→ Task statement:
Your answer should be an exact copy of every record.

→ Record set:
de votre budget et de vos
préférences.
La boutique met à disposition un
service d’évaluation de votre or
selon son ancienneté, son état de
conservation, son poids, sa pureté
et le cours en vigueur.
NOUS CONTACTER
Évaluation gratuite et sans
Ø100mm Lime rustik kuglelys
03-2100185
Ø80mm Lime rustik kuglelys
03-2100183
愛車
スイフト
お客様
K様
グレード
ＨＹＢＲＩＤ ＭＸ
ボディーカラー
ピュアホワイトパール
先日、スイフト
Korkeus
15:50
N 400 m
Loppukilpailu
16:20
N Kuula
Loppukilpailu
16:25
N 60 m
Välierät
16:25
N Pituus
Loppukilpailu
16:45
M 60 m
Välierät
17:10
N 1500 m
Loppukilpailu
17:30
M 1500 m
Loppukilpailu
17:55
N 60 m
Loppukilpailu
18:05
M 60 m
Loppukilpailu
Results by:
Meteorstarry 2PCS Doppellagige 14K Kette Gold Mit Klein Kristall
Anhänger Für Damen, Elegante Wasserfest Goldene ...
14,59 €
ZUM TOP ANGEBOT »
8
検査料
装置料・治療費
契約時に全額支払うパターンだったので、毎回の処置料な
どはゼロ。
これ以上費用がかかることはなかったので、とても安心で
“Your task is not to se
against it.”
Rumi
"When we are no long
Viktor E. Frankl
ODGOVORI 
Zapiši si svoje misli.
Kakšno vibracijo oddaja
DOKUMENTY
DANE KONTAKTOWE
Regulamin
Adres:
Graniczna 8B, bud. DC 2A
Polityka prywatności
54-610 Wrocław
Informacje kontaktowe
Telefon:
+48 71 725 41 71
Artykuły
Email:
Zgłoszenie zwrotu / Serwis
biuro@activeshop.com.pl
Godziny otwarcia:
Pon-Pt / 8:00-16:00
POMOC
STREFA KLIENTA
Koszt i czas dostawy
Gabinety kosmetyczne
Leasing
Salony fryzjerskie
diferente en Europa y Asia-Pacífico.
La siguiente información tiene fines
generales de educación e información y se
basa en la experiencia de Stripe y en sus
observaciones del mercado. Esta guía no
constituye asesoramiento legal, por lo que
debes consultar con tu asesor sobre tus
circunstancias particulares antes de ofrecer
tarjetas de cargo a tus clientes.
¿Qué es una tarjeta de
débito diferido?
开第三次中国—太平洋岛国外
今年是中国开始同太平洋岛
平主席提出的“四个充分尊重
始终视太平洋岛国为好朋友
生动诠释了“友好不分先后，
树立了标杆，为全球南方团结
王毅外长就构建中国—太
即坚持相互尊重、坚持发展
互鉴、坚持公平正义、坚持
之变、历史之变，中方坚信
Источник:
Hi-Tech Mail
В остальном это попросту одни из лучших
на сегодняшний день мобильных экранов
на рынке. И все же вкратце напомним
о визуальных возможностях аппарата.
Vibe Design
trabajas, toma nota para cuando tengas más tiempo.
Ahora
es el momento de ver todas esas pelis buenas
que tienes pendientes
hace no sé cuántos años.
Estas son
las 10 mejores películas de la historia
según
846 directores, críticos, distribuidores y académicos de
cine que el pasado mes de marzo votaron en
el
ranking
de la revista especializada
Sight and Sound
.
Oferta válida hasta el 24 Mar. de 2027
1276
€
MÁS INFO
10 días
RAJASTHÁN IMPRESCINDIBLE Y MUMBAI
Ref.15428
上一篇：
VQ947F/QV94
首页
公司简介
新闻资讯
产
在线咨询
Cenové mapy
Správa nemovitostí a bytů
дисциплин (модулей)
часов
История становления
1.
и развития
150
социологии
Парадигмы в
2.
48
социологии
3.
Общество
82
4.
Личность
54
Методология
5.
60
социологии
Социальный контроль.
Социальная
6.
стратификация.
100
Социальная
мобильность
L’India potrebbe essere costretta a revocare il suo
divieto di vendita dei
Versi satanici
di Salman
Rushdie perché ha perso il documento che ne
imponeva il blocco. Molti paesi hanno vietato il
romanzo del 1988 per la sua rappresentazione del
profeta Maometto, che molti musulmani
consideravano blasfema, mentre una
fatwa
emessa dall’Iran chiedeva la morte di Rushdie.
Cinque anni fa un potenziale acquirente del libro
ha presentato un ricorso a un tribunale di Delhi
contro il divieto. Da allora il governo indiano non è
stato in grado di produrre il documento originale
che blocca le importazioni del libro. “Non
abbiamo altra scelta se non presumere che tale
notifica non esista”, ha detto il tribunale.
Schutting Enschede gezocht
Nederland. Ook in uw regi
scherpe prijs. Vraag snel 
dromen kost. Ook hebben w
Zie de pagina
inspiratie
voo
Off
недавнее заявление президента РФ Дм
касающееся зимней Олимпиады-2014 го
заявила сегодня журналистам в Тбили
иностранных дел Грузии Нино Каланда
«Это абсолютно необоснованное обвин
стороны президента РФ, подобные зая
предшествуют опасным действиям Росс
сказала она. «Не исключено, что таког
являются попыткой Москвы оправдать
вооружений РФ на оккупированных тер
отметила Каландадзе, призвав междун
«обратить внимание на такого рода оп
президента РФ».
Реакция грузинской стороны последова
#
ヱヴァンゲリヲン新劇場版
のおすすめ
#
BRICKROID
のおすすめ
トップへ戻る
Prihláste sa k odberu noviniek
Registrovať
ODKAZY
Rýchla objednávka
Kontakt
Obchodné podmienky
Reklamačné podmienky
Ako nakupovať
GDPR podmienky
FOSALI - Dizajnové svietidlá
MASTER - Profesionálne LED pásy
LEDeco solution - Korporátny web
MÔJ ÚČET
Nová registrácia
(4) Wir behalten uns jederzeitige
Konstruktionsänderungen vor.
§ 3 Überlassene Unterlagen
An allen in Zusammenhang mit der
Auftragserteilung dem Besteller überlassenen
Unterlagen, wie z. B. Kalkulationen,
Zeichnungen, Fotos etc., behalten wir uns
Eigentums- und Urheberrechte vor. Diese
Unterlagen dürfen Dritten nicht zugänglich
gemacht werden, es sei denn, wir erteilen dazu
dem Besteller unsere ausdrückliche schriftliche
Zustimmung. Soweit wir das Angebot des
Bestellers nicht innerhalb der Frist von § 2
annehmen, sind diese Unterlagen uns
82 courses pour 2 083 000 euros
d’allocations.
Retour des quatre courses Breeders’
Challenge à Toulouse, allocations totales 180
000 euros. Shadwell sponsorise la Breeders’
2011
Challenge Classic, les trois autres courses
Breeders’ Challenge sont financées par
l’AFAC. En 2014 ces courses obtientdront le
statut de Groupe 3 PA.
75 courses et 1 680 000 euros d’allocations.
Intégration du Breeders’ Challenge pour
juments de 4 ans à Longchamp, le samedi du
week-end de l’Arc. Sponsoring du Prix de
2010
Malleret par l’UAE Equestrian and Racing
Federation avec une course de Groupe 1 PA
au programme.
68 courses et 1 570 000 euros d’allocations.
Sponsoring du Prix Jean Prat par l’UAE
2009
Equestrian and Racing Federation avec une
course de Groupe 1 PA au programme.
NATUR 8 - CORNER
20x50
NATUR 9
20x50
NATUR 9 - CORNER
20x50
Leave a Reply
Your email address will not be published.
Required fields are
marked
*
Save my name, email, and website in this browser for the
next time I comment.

→ Task answer:
de votre budget et de vos
préférences.
La boutique met à disposition un
service d’évaluation de votre or
selon son ancienneté, son état de
conservation, son poids, sa pureté
et le cours en vigueur.
NOUS CONTACTER
Évaluation gratuite et sans
Ø100mm Lime rustik kuglelys
03-2100185
Ø80mm Lime rustik kuglelys
03-2100183
愛車
スイフト
お客様
K様
グレード
ＨＹＢＲＩＤ ＭＸ
ボディーカラー
ピュアホワイトパール
先日、スイフト
Korkeus
15:50
N 400 m
Loppukilpailu
16:20
N Kuula
Loppukilpailu
16:25
N 60 m
Välierät
16:25
N Pituus
Loppukilpailu
16:45
M 60 m
Välierät
17:10
N 1500 m
Loppukilpailu
17:30
M 1500 m
Loppukilpailu
17:55
N 60 m
Loppukilpailu
18:05
M 60 m
Loppukilpailu
Results by:
Meteorstarry 2PCS Doppellagige 14K Kette Gold Mit Klein Kristall
Anhänger Für Damen, Elegante Wasserfest Goldene ...
14,59 €
ZUM TOP ANGEBOT »
8
検査料
装置料・治療費
契約時に全額支払うパターンだったので、毎回の処置料な
どはゼロ。
これ以上費用がかかることはなかったので、とても安心で
“Your task is not to se
against it.”
Rumi
"When we are no long
Viktor E. Frankl
ODGOVORI 
Zapiši si svoje misli.
Kakšno vibracijo oddaja
DOKUMENTY
DANE KONTAKTOWE
Regulamin
Adres:
Graniczna 8B, bud. DC 2A
Polityka prywatności
54-610 Wrocław
Informacje kontaktowe
Telefon:
+48 71 725 41 71
Artykuły
Email:
Zgłoszenie zwrotu / Serwis
biuro@activeshop.com.pl
Godziny otwarcia:
Pon-Pt / 8:00-16:00
POMOC
STREFA KLIENTA
Koszt i czas dostawy
Gabinety kosmetyczne
Leasing
Salony fryzjerskie
diferente en Europa y Asia-Pacífico.
La siguiente información tiene fines
generales de educación e información y se
basa en la experiencia de Stripe y en sus
observaciones del mercado. Esta guía no
constituye asesoramiento legal, por lo que
debes consultar con tu asesor sobre tus
circunstancias particulares antes de ofrecer
tarjetas de cargo a tus clientes.
¿Qué es una tarjeta de
débito diferido?
开第三次中国—太平洋岛国外
今年是中国开始同太平洋岛
平主席提出的“四个充分尊重
始终视太平洋岛国为好朋友
生动诠释了“友好不分先后，
树立了标杆，为全球南方团结
王毅外长就构建中国—太
即坚持相互尊重、坚持发展
互鉴、坚持公平正义、坚持
之变、历史之变，中方坚信
Источник:
Hi-Tech Mail
В остальном это попросту одни из лучших
на сегодняшний день мобильных экранов
на рынке. И все же вкратце напомним
о визуальных возможностях аппарата.
Vibe Design
trabajas, toma nota para cuando tengas más tiempo.
Ahora
es el momento de ver todas esas pelis buenas
que tienes pendientes
hace no sé cuántos años.
Estas son
las 10 mejores películas de la historia
según
846 directores, críticos, distribuidores y académicos de
cine que el pasado mes de marzo votaron en
el
ranking
de la revista especializada
Sight and Sound
.
Oferta válida hasta el 24 Mar. de 2027
1276
€
MÁS INFO
10 días
RAJASTHÁN IMPRESCINDIBLE Y MUMBAI
Ref.15428
上一篇：
VQ947F/QV94
首页
公司简介
新闻资讯
产
在线咨询
Cenové mapy
Správa nemovitostí a bytů
дисциплин (модулей)
часов
История становления
1.
и развития
150
социологии
Парадигмы в
2.
48
социологии
3.
Общество
82
4.
Личность
54
Методология
5.
60
социологии
Социальный контроль.
Социальная
6.
стратификация.
100
Социальная
мобильность
L’India potrebbe essere costretta a revocare il suo
divieto di vendita dei
Versi satanici
di Salman
Rushdie perché ha perso il documento che ne
imponeva il blocco. Molti paesi hanno vietato il
romanzo del 1988 per la sua rappresentazione del
profeta Maometto, che molti musulmani
consideravano blasfema, mentre una
fatwa
emessa dall’Iran chiedeva la morte di Rushdie.
Cinque anni fa un potenziale acquirente del libro
ha presentato un ricorso a un tribunale di Delhi
contro il divieto. Da allora il governo indiano non è
stato in grado di produrre il documento originale
che blocca le importazioni del libro. “Non
abbiamo altra scelta se non presumere che tale
notifica non esista”, ha detto il tribunale.
Schutting Enschede gezocht
Nederland. Ook in uw regi
scherpe prijs. Vraag snel 
dromen kost. Ook hebben w
Zie de pagina
inspiratie
voo
Off
недавнее заявление президента РФ Дм
касающееся зимней Олимпиады-2014 го
заявила сегодня журналистам в Тбили
иностранных дел Грузии Нино Каланда
«Это абсолютно необоснованное обвин
стороны президента РФ, подобные зая
предшествуют опасным действиям Росс
сказала она. «Не исключено, что таког
являются попыткой Москвы оправдать
вооружений РФ на оккупированных тер
отметила Каландадзе, призвав междун
«обратить внимание на такого рода оп
президента РФ».
Реакция грузинской стороны последова
#
ヱヴァンゲリヲン新劇場版
のおすすめ
#
BRICKROID
のおすすめ
トップへ戻る
Prihláste sa k odberu noviniek
Registrovať
ODKAZY
Rýchla objednávka
Kontakt
Obchodné podmienky
Reklamačné podmienky
Ako nakupovať
GDPR podmienky
FOSALI - Dizajnové svietidlá
MASTER - Profesionálne LED pásy
LEDeco solution - Korporátny web
MÔJ ÚČET
Nová registrácia
(4) Wir behalten uns jederzeitige
Konstruktionsänderungen vor.
§ 3 Überlassene Unterlagen
An allen in Zusammenhang mit der
Auftragserteilung dem Besteller überlassenen
Unterlagen, wie z. B. Kalkulationen,
Zeichnungen, Fotos etc., behalten wir uns
Eigentums- und Urheberrechte vor. Diese
Unterlagen dürfen Dritten nicht zugänglich
gemacht werden, es sei denn, wir erteilen dazu
dem Besteller unsere ausdrückliche schriftliche
Zustimmung. Soweit wir das Angebot des
Bestellers nicht innerhalb der Frist von § 2
annehmen, sind diese Unterlagen uns
82 courses pour 2 083 000 euros
d’allocations.
Retour des quatre courses Breeders’
Challenge à Toulouse, allocations totales 180
000 euros. Shadwell sponsorise la Breeders’
2011
Challenge Classic, les trois autres courses
Breeders’ Challenge sont financées par
l’AFAC. En 2014 ces courses obtientdront le
statut de Groupe 3 PA.
75 courses et 1 680 000 euros d’allocations.
Intégration du Breeders’ Challenge pour
juments de 4 ans à Longchamp, le samedi du
week-end de l’Arc. Sponsoring du Prix de
2010
Malleret par l’UAE Equestrian and Racing
Federation avec une course de Groupe 1 PA
au programme.
68 courses et 1 570 000 euros d’allocations.
Sponsoring du Prix Jean Prat par l’UAE
2009
Equestrian and Racing Federation avec une
course de Groupe 1 PA au programme.
NATUR 8 - CORNER
20x50
NATUR 9
20x50
NATUR 9 - CORNER
20x50
Leave a Reply
Your email address will not be published.
Required fields are
marked
*
Save my name, email, and website in this browser for the
next time I comment.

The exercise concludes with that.